Supplied data below:

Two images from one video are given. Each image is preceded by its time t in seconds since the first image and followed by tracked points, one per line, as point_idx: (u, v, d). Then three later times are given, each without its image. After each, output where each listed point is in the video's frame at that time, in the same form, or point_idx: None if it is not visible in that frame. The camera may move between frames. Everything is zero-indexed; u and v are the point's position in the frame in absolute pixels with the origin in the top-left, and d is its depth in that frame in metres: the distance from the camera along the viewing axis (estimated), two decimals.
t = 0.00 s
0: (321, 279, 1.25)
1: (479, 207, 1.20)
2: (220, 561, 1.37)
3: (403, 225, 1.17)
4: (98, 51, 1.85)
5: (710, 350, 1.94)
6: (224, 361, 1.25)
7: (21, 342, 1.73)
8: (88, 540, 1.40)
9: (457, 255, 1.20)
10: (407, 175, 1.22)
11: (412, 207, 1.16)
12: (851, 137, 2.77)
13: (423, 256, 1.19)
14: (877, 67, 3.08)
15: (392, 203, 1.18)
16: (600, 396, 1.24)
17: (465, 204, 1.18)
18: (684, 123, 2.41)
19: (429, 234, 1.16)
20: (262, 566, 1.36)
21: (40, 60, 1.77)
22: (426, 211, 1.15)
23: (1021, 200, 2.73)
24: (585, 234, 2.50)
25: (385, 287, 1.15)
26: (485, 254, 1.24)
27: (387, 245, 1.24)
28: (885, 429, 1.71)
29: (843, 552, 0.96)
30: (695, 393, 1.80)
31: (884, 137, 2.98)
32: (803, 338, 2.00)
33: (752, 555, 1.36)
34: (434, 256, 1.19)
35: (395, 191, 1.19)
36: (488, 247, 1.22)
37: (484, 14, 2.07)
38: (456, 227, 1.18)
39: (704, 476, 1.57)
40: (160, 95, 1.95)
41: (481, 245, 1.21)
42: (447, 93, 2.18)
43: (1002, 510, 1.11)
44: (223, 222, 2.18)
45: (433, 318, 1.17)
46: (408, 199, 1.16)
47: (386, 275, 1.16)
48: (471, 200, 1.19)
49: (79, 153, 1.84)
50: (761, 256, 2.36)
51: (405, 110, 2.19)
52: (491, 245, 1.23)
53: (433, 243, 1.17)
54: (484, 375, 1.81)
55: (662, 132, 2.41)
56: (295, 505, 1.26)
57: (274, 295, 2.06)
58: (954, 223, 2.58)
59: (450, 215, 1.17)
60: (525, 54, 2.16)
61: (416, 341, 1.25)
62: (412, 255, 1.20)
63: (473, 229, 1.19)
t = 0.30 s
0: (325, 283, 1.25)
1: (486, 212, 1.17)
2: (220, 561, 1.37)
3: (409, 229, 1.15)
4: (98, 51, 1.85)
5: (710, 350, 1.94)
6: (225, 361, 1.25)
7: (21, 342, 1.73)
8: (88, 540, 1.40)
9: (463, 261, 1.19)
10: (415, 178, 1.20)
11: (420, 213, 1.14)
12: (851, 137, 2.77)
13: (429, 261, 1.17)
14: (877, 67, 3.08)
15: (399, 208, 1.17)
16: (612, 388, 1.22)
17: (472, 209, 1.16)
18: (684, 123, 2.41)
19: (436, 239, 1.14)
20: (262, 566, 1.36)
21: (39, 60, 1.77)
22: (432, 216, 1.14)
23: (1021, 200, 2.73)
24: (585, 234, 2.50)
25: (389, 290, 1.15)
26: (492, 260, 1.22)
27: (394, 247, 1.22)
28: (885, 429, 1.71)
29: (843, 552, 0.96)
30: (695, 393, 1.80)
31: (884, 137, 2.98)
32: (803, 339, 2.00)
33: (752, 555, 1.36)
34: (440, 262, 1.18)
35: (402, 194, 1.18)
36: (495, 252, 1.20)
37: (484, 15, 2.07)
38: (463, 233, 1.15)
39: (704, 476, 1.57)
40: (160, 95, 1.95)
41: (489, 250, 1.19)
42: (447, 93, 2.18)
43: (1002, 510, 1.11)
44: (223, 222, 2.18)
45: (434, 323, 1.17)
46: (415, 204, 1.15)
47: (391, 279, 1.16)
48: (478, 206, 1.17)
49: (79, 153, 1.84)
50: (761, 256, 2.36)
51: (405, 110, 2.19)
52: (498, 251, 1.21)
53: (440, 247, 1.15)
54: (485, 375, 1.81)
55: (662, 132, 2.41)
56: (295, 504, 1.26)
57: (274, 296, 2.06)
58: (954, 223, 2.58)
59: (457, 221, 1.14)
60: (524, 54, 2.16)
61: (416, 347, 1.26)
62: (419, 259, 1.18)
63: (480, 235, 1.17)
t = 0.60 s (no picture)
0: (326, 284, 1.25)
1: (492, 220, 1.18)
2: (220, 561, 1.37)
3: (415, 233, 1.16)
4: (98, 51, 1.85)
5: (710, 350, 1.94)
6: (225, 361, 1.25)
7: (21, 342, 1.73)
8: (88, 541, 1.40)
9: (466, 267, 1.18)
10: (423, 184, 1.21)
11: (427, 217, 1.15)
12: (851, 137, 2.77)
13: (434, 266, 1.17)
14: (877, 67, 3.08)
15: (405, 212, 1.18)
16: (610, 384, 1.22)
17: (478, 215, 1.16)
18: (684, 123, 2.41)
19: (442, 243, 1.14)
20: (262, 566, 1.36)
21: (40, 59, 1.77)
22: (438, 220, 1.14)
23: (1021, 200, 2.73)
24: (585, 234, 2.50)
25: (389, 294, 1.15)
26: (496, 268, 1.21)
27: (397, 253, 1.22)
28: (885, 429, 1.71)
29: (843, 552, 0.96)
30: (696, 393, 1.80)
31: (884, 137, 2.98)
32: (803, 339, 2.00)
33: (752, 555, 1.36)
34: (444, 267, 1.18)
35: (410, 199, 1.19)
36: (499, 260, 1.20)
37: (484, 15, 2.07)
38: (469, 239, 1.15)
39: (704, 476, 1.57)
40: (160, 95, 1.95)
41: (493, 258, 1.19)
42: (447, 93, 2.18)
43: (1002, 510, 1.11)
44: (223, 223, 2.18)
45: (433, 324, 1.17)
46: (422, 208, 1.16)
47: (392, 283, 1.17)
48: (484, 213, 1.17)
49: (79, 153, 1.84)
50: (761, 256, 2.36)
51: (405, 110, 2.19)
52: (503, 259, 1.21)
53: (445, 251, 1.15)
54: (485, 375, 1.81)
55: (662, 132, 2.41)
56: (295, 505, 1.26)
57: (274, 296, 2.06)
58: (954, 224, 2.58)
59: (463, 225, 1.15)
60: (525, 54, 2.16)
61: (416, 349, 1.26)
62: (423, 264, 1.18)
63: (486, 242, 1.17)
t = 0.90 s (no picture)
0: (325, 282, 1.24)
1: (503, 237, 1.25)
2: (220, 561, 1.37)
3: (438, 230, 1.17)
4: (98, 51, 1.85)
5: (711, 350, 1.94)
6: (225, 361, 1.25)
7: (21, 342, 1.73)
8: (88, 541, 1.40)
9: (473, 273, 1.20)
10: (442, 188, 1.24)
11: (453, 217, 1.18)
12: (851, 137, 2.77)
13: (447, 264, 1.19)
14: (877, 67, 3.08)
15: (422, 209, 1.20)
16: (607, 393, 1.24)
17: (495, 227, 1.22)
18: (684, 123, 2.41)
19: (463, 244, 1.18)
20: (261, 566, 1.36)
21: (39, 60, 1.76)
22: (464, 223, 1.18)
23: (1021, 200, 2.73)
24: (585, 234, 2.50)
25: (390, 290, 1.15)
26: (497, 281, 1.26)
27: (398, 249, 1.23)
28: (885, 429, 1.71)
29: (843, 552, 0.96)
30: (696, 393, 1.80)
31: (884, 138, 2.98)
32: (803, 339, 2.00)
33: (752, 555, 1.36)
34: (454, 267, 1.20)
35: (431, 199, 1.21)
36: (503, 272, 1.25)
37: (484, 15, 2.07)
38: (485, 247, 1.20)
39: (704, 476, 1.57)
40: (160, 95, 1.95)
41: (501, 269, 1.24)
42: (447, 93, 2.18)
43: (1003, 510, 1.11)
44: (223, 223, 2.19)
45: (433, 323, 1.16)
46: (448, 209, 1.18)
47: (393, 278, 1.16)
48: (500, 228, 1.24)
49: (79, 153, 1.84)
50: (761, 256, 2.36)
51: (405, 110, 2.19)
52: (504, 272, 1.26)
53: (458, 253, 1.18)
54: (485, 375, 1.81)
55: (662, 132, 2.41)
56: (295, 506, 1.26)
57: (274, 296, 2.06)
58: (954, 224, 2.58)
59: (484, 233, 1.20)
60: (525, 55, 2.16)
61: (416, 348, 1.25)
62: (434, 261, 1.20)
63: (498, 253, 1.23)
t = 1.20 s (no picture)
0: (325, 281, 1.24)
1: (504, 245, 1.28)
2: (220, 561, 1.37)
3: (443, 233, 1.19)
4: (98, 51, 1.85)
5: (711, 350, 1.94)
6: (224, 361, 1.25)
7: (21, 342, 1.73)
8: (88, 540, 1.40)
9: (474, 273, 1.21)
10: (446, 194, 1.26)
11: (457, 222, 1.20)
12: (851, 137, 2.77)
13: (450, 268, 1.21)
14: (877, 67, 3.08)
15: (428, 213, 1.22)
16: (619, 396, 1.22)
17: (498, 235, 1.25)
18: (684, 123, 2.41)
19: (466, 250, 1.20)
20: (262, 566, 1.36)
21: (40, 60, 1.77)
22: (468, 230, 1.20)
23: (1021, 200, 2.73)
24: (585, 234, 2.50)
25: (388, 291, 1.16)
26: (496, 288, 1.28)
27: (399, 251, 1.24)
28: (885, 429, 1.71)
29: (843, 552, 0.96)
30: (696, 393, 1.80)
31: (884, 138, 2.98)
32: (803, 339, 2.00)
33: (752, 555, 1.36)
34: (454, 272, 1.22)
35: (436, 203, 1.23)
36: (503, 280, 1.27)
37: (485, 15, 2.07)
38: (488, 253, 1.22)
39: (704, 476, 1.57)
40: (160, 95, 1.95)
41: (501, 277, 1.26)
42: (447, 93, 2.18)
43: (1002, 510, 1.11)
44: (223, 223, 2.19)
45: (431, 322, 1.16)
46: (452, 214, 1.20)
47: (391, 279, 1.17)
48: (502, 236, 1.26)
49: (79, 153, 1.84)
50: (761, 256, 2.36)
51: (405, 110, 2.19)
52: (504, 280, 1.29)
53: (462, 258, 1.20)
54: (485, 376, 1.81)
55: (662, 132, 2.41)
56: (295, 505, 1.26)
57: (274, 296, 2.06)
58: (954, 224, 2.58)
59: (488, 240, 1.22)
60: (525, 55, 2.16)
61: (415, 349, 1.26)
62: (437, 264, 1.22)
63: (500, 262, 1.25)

End of Supplied data.
Supplied data below:

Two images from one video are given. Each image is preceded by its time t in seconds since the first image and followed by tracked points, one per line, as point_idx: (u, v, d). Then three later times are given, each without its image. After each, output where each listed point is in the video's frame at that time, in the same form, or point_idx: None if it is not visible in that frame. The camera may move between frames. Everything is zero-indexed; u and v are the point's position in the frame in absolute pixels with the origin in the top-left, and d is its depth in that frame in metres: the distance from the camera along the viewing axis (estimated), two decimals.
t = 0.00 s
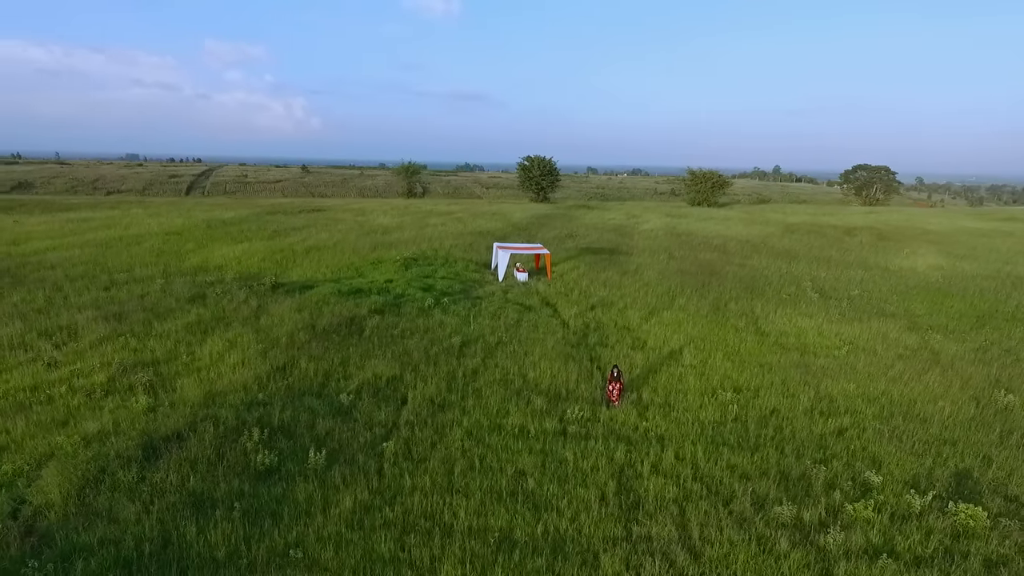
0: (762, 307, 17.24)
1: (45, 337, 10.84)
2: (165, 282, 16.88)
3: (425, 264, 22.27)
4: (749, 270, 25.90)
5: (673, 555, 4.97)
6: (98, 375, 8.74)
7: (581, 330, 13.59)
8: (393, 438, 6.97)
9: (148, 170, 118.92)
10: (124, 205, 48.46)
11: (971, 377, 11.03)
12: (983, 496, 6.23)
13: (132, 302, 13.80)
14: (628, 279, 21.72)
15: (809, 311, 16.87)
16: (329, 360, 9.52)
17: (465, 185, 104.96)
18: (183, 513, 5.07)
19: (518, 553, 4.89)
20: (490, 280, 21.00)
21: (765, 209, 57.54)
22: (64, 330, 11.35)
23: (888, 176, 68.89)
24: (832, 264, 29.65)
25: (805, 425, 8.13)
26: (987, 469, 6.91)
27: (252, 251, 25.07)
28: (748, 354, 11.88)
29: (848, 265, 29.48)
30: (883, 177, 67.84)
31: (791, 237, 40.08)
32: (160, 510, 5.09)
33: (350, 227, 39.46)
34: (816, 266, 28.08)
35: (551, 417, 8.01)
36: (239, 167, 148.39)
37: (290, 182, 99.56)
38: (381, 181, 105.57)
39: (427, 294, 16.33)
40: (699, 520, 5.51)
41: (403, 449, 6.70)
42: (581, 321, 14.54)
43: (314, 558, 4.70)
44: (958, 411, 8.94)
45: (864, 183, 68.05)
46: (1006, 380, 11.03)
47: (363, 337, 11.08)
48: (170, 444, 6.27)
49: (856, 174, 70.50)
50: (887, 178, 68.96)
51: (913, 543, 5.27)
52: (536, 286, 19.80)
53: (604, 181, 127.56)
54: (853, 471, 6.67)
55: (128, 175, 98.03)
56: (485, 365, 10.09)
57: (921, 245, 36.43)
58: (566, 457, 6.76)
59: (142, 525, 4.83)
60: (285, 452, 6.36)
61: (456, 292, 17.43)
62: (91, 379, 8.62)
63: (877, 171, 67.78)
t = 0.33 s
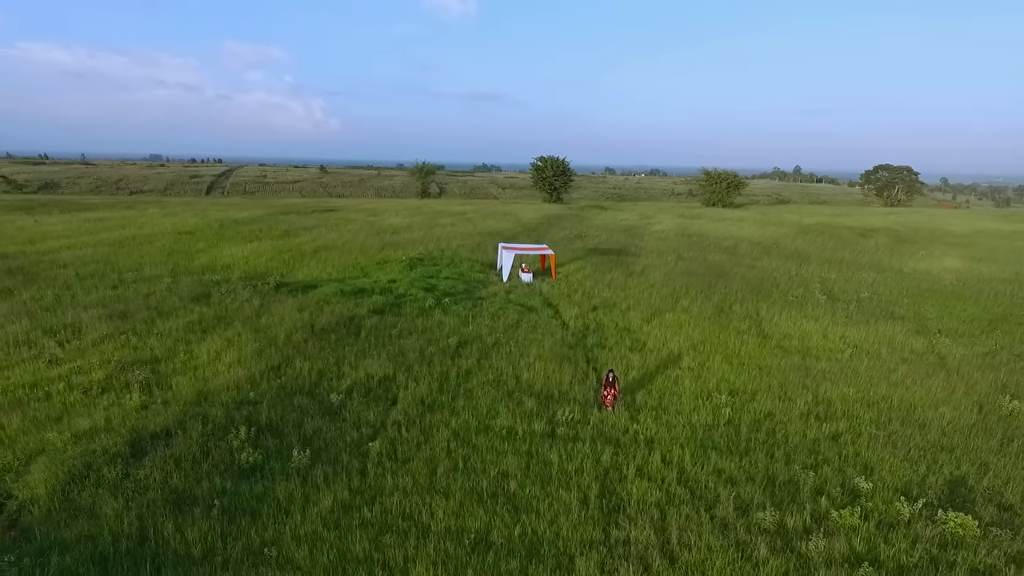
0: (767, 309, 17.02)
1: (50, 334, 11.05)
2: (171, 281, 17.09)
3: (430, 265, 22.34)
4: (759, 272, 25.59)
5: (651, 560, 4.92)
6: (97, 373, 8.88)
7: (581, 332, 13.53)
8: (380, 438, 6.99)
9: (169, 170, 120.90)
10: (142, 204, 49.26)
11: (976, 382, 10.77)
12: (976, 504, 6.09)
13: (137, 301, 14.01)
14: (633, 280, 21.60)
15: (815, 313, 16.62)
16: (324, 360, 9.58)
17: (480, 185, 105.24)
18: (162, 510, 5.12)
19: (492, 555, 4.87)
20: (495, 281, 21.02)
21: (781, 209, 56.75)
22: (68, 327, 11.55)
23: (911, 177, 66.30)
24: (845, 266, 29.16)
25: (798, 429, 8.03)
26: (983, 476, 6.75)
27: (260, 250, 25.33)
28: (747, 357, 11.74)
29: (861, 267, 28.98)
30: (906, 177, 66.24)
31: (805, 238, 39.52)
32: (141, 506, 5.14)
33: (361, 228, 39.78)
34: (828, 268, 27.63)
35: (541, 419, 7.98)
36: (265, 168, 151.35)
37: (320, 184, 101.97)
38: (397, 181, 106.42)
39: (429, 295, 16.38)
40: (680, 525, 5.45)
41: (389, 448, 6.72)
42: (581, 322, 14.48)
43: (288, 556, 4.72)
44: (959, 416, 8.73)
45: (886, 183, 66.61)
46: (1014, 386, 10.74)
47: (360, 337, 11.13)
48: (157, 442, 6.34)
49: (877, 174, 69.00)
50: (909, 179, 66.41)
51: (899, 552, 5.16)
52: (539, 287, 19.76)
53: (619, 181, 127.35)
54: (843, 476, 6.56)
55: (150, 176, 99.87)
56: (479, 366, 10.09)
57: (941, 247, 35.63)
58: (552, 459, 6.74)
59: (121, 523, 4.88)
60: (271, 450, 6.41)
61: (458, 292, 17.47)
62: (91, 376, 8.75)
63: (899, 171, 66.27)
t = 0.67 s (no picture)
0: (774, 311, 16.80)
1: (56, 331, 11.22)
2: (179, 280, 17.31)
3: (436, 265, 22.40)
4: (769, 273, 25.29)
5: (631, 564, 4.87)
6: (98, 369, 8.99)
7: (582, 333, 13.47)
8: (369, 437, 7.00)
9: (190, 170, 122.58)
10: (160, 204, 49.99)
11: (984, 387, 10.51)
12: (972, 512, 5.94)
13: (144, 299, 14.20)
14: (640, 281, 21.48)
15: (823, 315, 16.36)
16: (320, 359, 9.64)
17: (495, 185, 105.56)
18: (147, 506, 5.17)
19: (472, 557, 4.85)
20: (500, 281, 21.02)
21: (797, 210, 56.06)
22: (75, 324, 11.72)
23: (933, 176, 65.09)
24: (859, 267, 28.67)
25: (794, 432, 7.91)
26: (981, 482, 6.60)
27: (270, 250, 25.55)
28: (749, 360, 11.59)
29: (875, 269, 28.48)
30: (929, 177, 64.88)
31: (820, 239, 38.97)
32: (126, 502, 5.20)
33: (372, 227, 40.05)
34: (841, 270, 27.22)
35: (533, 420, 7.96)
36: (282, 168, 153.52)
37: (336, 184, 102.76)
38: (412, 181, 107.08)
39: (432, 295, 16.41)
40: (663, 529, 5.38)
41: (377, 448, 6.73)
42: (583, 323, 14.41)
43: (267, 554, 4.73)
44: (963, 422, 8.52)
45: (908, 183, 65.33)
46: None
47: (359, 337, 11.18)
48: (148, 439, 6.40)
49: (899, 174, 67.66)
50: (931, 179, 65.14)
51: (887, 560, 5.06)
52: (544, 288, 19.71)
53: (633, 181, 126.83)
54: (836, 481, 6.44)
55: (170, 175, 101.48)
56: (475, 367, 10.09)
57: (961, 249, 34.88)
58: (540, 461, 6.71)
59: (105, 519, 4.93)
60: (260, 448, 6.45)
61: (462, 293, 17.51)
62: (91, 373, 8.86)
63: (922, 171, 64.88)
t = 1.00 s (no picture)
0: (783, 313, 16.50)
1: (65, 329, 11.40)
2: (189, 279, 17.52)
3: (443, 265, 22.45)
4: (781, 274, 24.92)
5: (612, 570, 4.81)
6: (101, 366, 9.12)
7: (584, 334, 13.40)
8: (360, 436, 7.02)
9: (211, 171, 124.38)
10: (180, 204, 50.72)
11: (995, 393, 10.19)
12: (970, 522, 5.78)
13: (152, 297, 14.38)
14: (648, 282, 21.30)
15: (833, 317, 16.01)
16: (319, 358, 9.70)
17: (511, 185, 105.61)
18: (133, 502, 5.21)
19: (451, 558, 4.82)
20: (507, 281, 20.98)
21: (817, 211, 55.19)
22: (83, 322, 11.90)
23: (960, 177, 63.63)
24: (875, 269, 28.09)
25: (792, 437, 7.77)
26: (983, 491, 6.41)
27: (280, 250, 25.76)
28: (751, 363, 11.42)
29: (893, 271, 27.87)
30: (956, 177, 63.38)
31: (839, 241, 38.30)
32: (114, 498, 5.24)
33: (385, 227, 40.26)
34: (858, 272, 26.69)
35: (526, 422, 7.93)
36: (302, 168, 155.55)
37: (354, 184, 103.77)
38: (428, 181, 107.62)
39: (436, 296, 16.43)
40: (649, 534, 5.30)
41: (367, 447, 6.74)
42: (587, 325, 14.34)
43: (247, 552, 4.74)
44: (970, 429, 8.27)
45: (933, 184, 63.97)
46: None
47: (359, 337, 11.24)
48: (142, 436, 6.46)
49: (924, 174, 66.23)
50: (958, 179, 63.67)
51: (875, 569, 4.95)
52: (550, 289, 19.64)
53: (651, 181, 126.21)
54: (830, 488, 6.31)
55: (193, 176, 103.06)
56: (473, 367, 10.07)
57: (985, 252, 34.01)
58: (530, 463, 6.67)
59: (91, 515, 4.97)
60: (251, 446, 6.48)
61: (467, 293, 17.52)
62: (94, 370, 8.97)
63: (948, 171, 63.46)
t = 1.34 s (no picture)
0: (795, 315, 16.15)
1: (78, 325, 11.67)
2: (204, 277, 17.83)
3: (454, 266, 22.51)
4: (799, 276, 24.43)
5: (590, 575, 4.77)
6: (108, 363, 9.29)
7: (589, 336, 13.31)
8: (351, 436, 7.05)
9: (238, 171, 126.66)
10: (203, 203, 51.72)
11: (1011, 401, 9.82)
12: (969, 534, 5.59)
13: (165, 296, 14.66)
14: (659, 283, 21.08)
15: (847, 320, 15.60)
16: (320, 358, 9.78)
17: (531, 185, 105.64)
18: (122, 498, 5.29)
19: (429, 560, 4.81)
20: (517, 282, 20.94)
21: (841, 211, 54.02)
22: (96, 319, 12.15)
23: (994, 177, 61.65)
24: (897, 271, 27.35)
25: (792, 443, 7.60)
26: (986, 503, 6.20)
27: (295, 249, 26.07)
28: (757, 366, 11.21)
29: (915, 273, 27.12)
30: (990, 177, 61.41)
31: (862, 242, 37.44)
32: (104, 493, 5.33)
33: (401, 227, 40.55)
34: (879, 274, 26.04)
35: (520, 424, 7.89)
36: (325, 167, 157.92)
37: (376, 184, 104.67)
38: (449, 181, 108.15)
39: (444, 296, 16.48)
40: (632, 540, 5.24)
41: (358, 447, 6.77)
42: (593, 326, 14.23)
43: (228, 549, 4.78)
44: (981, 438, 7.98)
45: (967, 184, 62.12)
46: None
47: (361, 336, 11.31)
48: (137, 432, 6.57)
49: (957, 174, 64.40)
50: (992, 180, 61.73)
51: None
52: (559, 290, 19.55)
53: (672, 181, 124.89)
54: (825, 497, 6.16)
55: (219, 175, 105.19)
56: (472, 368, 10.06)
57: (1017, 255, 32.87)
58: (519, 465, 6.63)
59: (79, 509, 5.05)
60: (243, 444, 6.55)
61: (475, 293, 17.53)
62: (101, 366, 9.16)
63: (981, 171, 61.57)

End of Supplied data.

Task to complete: Using the data above, reproduce exactly the lines between those holding "62: (412, 255, 1.20)" and "61: (416, 347, 1.26)", inclusive, and no others.

Finished task:
62: (412, 255, 1.20)
63: (473, 229, 1.19)
t = 0.30 s
0: (325, 283, 1.25)
1: (486, 212, 1.17)
2: (220, 561, 1.37)
3: (409, 229, 1.15)
4: (98, 51, 1.85)
5: (710, 350, 1.94)
6: (225, 361, 1.25)
7: (21, 342, 1.73)
8: (88, 540, 1.40)
9: (463, 261, 1.19)
10: (415, 178, 1.20)
11: (420, 213, 1.14)
12: (851, 137, 2.77)
13: (429, 261, 1.17)
14: (877, 67, 3.08)
15: (399, 208, 1.17)
16: (612, 388, 1.22)
17: (472, 209, 1.16)
18: (684, 123, 2.41)
19: (436, 239, 1.14)
20: (262, 566, 1.36)
21: (39, 60, 1.77)
22: (432, 216, 1.14)
23: (1021, 200, 2.73)
24: (585, 234, 2.50)
25: (389, 290, 1.15)
26: (492, 260, 1.22)
27: (394, 247, 1.22)
28: (885, 429, 1.71)
29: (843, 552, 0.96)
30: (695, 393, 1.80)
31: (884, 137, 2.98)
32: (803, 339, 2.00)
33: (752, 555, 1.36)
34: (440, 262, 1.18)
35: (402, 194, 1.18)
36: (495, 252, 1.20)
37: (484, 15, 2.07)
38: (463, 233, 1.15)
39: (704, 476, 1.57)
40: (160, 95, 1.95)
41: (489, 250, 1.19)
42: (447, 93, 2.18)
43: (1002, 510, 1.11)
44: (223, 222, 2.18)
45: (434, 323, 1.17)
46: (415, 204, 1.15)
47: (391, 279, 1.16)
48: (478, 206, 1.17)
49: (79, 153, 1.84)
50: (761, 256, 2.36)
51: (405, 110, 2.19)
52: (498, 251, 1.21)
53: (440, 247, 1.15)
54: (485, 375, 1.81)
55: (662, 132, 2.41)
56: (295, 504, 1.26)
57: (274, 296, 2.06)
58: (954, 223, 2.58)
59: (457, 221, 1.14)
60: (524, 54, 2.16)
61: (416, 347, 1.26)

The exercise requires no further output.